►
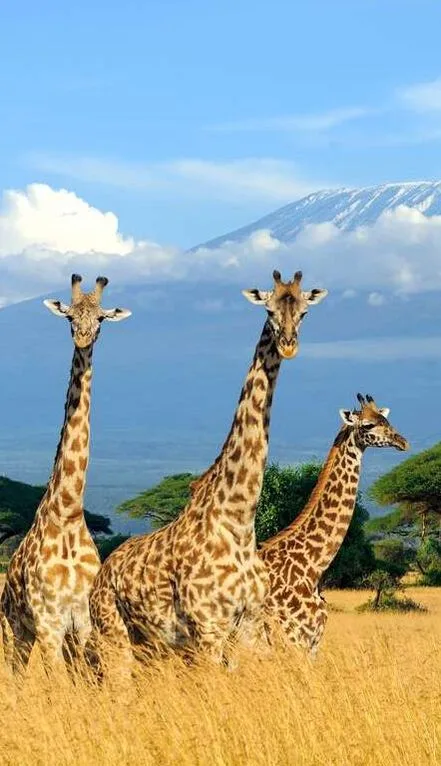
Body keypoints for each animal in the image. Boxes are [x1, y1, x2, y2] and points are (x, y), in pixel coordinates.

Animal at [0, 274, 131, 674]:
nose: (83, 338)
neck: (69, 513)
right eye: (70, 316)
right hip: (16, 629)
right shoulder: (49, 624)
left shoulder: (83, 622)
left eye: (101, 318)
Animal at [87, 270, 328, 672]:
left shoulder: (249, 625)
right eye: (269, 309)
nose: (289, 344)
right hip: (113, 634)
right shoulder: (208, 629)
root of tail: (102, 573)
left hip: (152, 646)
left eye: (305, 312)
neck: (239, 519)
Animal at [259, 393, 409, 656]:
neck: (312, 567)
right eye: (367, 425)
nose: (402, 441)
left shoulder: (311, 643)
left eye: (387, 420)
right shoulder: (295, 639)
◄
An exact copy of every line above, minus the pictures, is the required output.

Body keypoints for each animal in the image. Boxes are [x1, y1, x2, y2] and points are (x, y), in pixel coordinates.

Animal at [0, 274, 131, 674]:
nose: (83, 338)
neck: (69, 513)
right eye: (70, 316)
right hip: (16, 629)
right shoulder: (49, 624)
left shoulder: (83, 622)
left eye: (101, 318)
Animal at [87, 270, 328, 672]:
left shoulder: (249, 625)
right eye: (269, 309)
nose: (289, 344)
right hip: (113, 634)
right shoulder: (208, 629)
root of tail: (102, 573)
left hip: (152, 646)
left eye: (305, 312)
neck: (239, 519)
Animal at [259, 393, 409, 656]:
neck: (312, 567)
right eye: (367, 425)
nose: (402, 441)
left shoulder: (311, 643)
left eye: (387, 420)
right shoulder: (295, 639)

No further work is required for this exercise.